Stored data:
====

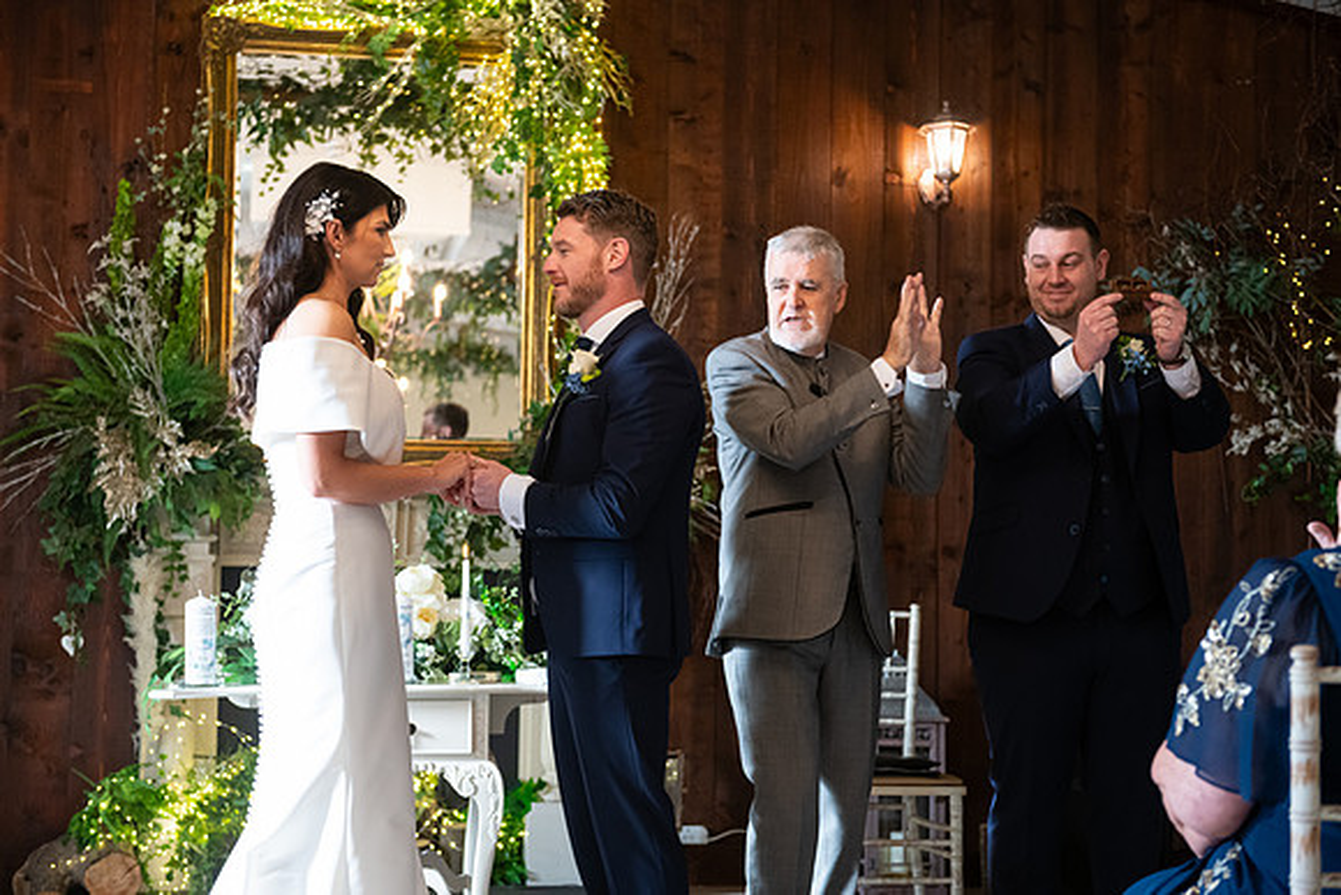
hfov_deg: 35.6
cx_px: 670
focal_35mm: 56
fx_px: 2086
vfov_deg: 24.2
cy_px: 448
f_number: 3.5
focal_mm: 56
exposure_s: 1/160
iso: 1000
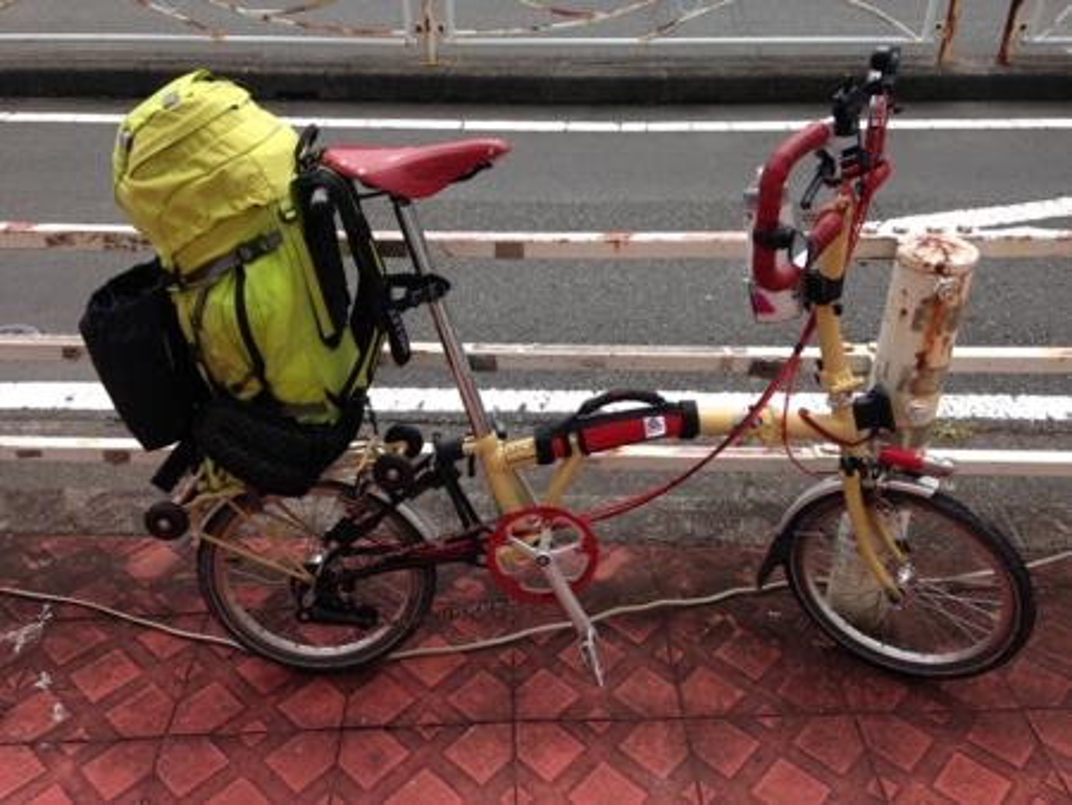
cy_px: 402
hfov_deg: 55.3
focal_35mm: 33
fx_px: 1023
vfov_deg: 43.0
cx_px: 536
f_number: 2.4
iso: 50
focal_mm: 4.12
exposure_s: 1/968
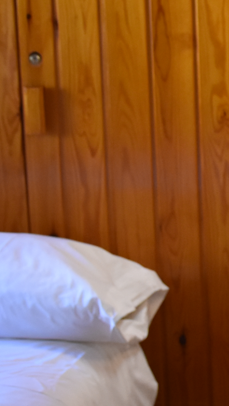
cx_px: 481
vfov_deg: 16.4
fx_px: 1414
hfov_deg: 8.7
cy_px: 234
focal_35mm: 131
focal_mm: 21
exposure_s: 1/60
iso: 800
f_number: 4
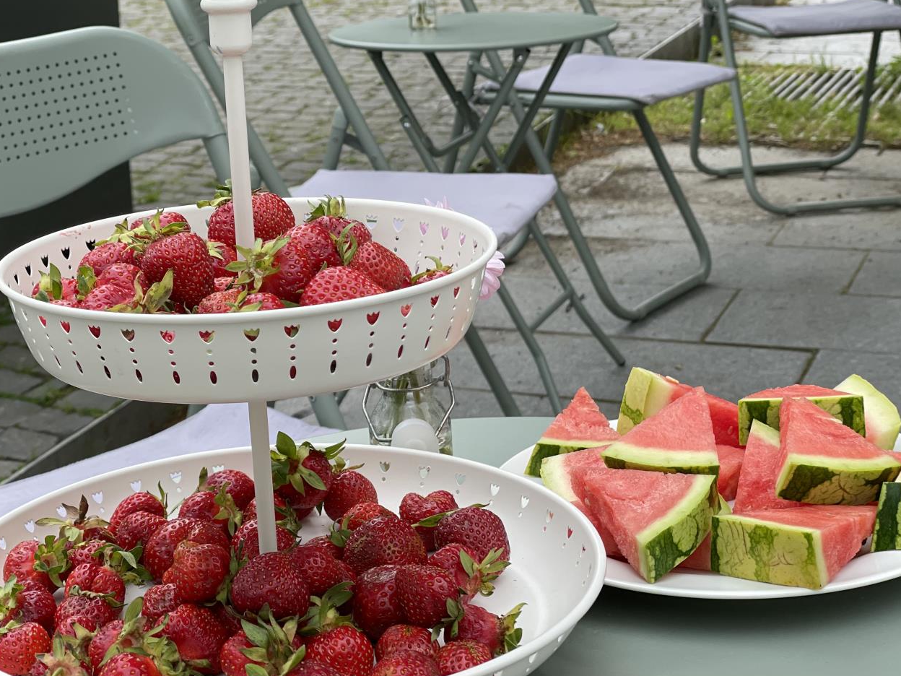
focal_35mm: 70
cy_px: 298
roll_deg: +2.4
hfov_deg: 27.7
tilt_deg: -16.3
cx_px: 321
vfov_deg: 21.0
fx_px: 1822
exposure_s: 1/716
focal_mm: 6
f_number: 2
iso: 25
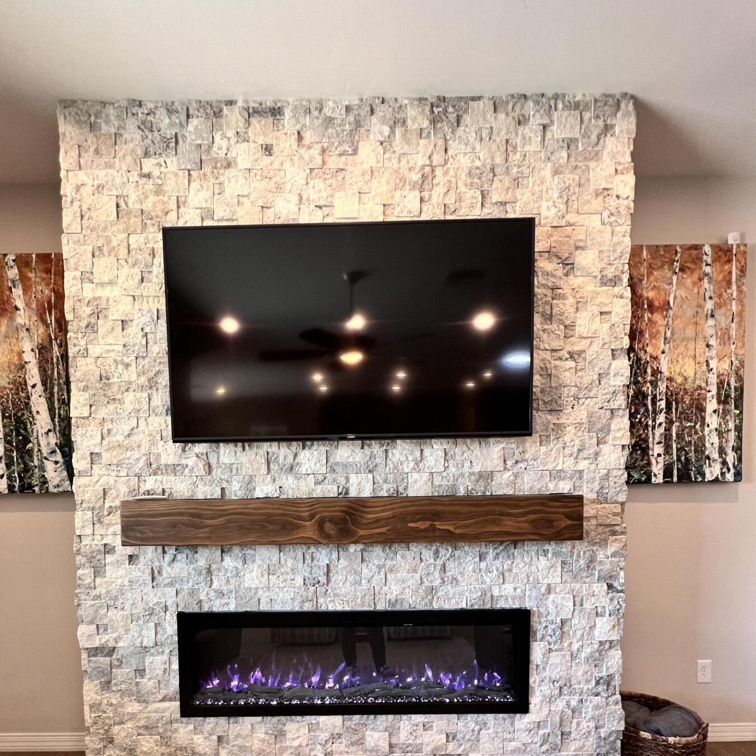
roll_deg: +1.3
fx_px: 420
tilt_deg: -1.7
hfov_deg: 83.8
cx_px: 348
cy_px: 516
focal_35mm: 17
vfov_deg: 80.6
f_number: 1.8
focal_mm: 1.57
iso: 320
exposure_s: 1/60
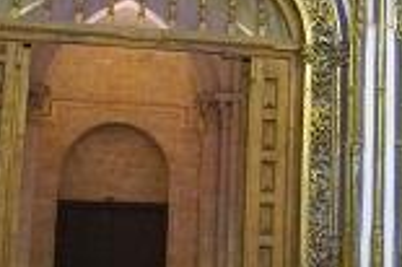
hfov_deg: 25.1
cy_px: 91
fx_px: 859
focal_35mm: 77
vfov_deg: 17.6
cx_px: 397
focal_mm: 6
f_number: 2.8
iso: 2200
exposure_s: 1/30
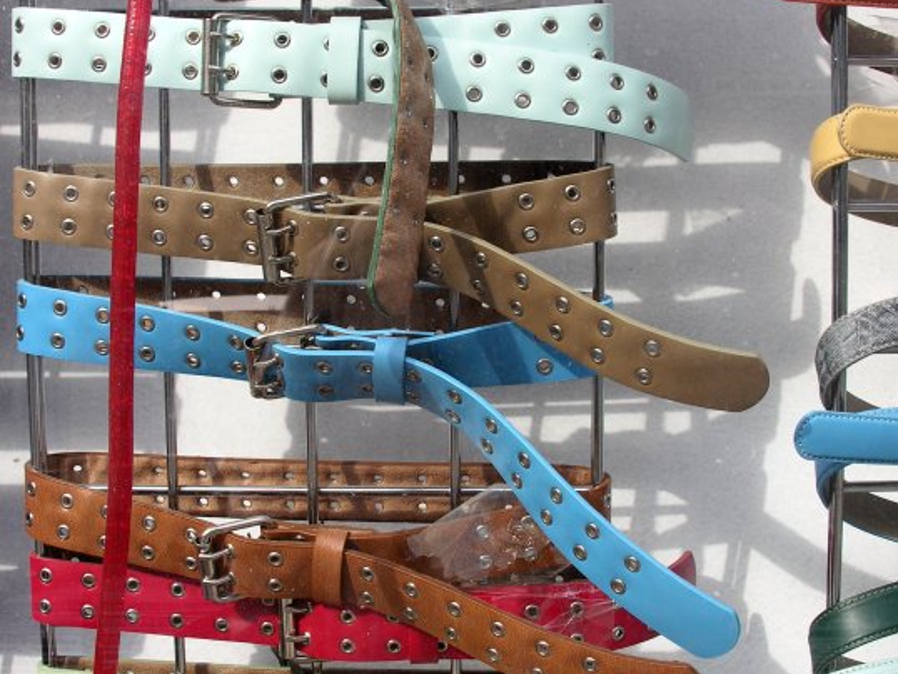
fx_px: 1350
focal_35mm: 52
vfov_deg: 28.1
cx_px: 454
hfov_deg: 36.8
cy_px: 352
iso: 50
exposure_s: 1/110
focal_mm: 8.9
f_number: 5.6
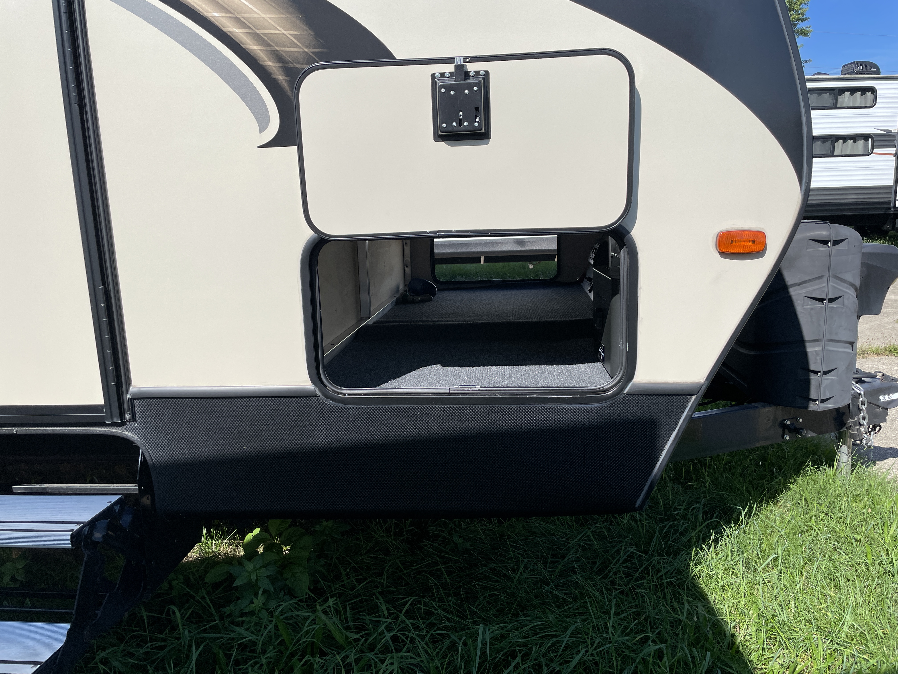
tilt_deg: -11.3
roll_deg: +3.8
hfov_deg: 67.3
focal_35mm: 26
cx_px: 449
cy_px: 337
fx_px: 674
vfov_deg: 53.1
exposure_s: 1/3610
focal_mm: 4.2
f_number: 1.6
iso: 32
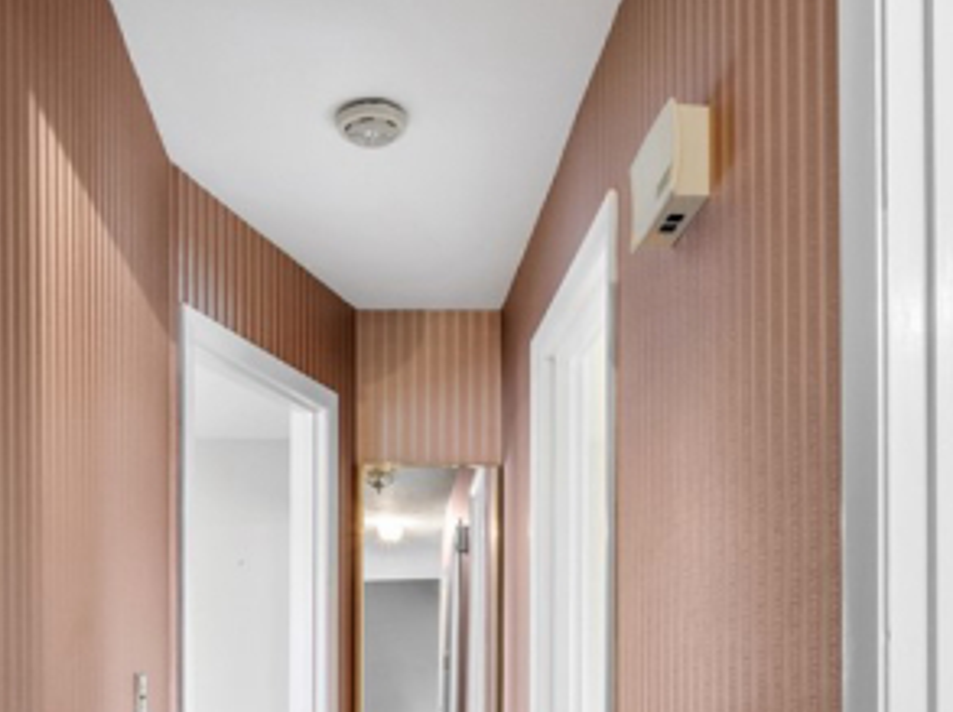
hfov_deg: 50.0
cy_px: 692
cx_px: 411
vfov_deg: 35.4
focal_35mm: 37
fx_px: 1017
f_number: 9
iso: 400
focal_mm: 10
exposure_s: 1.3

====

* [Problem description] Please write out every entry exactly, but skip the pictures.

* [Solution to this task]
hfov_deg: 35.6
cx_px: 670
focal_35mm: 56
fx_px: 2086
vfov_deg: 24.2
cy_px: 448
f_number: 3.5
focal_mm: 56
exposure_s: 1/160
iso: 1000
cy_px: 402
hfov_deg: 55.3
focal_35mm: 33
fx_px: 1023
vfov_deg: 43.0
cx_px: 536
f_number: 2.4
iso: 50
focal_mm: 4.12
exposure_s: 1/968
cx_px: 481
vfov_deg: 16.4
fx_px: 1414
hfov_deg: 8.7
cy_px: 234
focal_35mm: 131
focal_mm: 21
exposure_s: 1/60
iso: 800
f_number: 4
focal_35mm: 70
cy_px: 298
roll_deg: +2.4
hfov_deg: 27.7
tilt_deg: -16.3
cx_px: 321
vfov_deg: 21.0
fx_px: 1822
exposure_s: 1/716
focal_mm: 6
f_number: 2
iso: 25
roll_deg: +1.3
fx_px: 420
tilt_deg: -1.7
hfov_deg: 83.8
cx_px: 348
cy_px: 516
focal_35mm: 17
vfov_deg: 80.6
f_number: 1.8
focal_mm: 1.57
iso: 320
exposure_s: 1/60
hfov_deg: 25.1
cy_px: 91
fx_px: 859
focal_35mm: 77
vfov_deg: 17.6
cx_px: 397
focal_mm: 6
f_number: 2.8
iso: 2200
exposure_s: 1/30
fx_px: 1350
focal_35mm: 52
vfov_deg: 28.1
cx_px: 454
hfov_deg: 36.8
cy_px: 352
iso: 50
exposure_s: 1/110
focal_mm: 8.9
f_number: 5.6
tilt_deg: -11.3
roll_deg: +3.8
hfov_deg: 67.3
focal_35mm: 26
cx_px: 449
cy_px: 337
fx_px: 674
vfov_deg: 53.1
exposure_s: 1/3610
focal_mm: 4.2
f_number: 1.6
iso: 32
hfov_deg: 50.0
cy_px: 692
cx_px: 411
vfov_deg: 35.4
focal_35mm: 37
fx_px: 1017
f_number: 9
iso: 400
focal_mm: 10
exposure_s: 1.3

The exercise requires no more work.